Jeremy Palmer, assistant professor of chemical and biomolecular engineering, uses computational methods to study the early stages of crystal formation, before the process can be viewed experimentally.
The formation can take time, and small crystalline clusters that form within liquids don't always grow into full-fledged crystals. Experiments show, however, that the presence of other materials such as polymers and proteins can change the likelihood of crystallization occurring.
"We don't fully understand how the presence of soft materials influences crystallization," Palmer said. A better understanding and the ability to control the crystallization process could prove helpful in all sorts of areas, including biological systems, pharmaceutical formulations, water and wastewater treatment plants, he said.
Most soft materials - the category covers a range of possibilities, from biological tissues to polymers - inhibit nucleation; Palmer's work will rely on a polymer matrix to learn more at the molecular level about how the materials inhibit or promote crystallization.
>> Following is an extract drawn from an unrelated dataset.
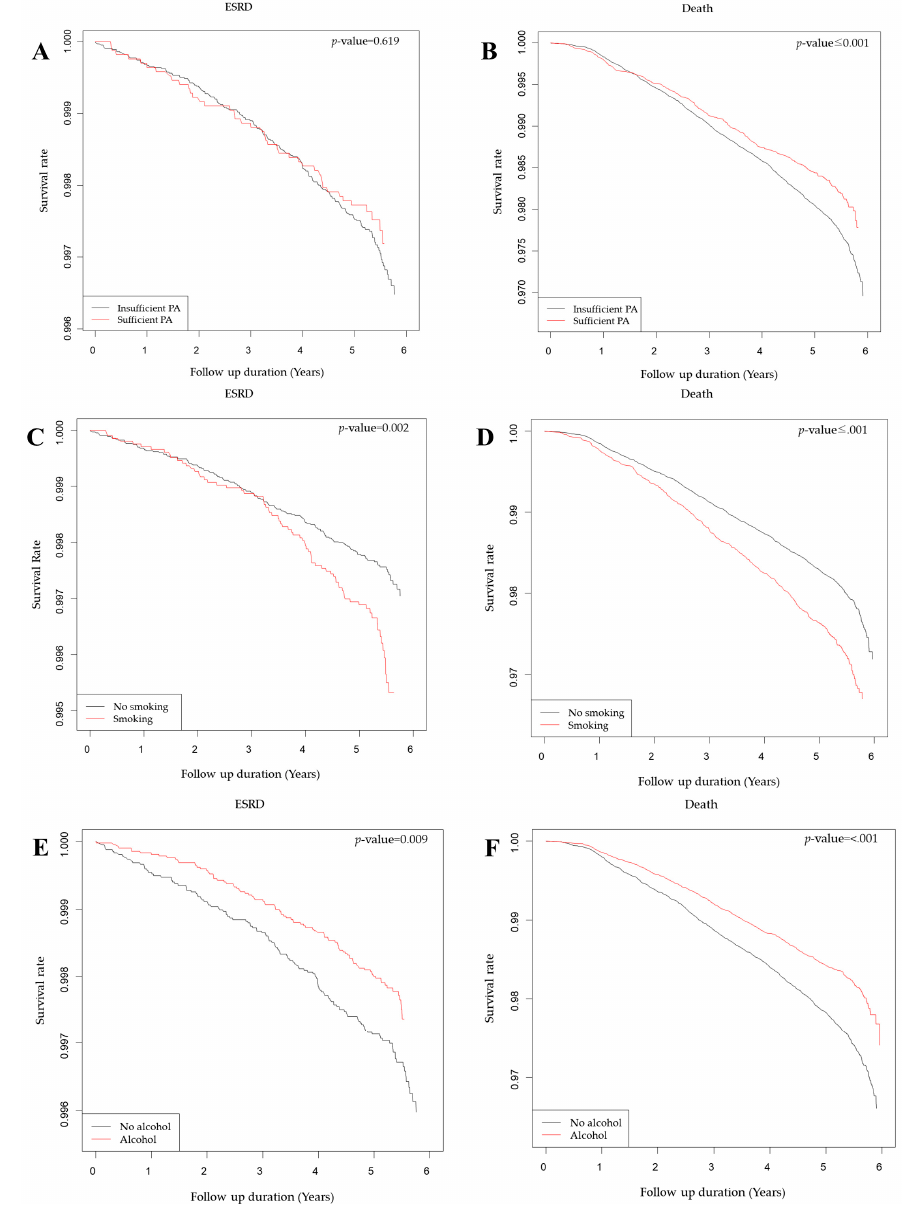
Figure 3. Kaplan–Meier curves for end-stage renal disease (ESRD) and mortality according to sufficient physical activity (PA) ( A , B ), smoking ( C , D ), and alcohol consumption ( E , F ).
"If you understand the process, you could design a polymer matrix to help precipitate a compound," a key to drug development, he said. In other cases, such as in processing biological tissues, stopping crystallization is important to avoid damaging the sample.
NSF CAREER awards are granted to highly promising junior faculty members who exemplify the role of teacher-scholars through "outstanding research, excellent education and the integration of education and research." In addition to their research component, they also require educational outreach.
Palmer has proposed to continue his current outreach to students in kindergarten through high school, as well as to devise new outreach projects. He also will create a short course for graduate and undergraduate researchers addressing one of the hottest issues in science - whether findings by one research group can be reproduced by another.
The class will cover proper documentation and other steps to encourage reproducibility.
"It's a huge issue," he said. "Eighty percent of the work out there is not reproduced to the extent it should be." That may be due to a relatively simple error - forgetting to include a step in the process, or making a typo in computer code - but it is key to significant research.
"If it can't be reproduced, it's not science," Palmer said.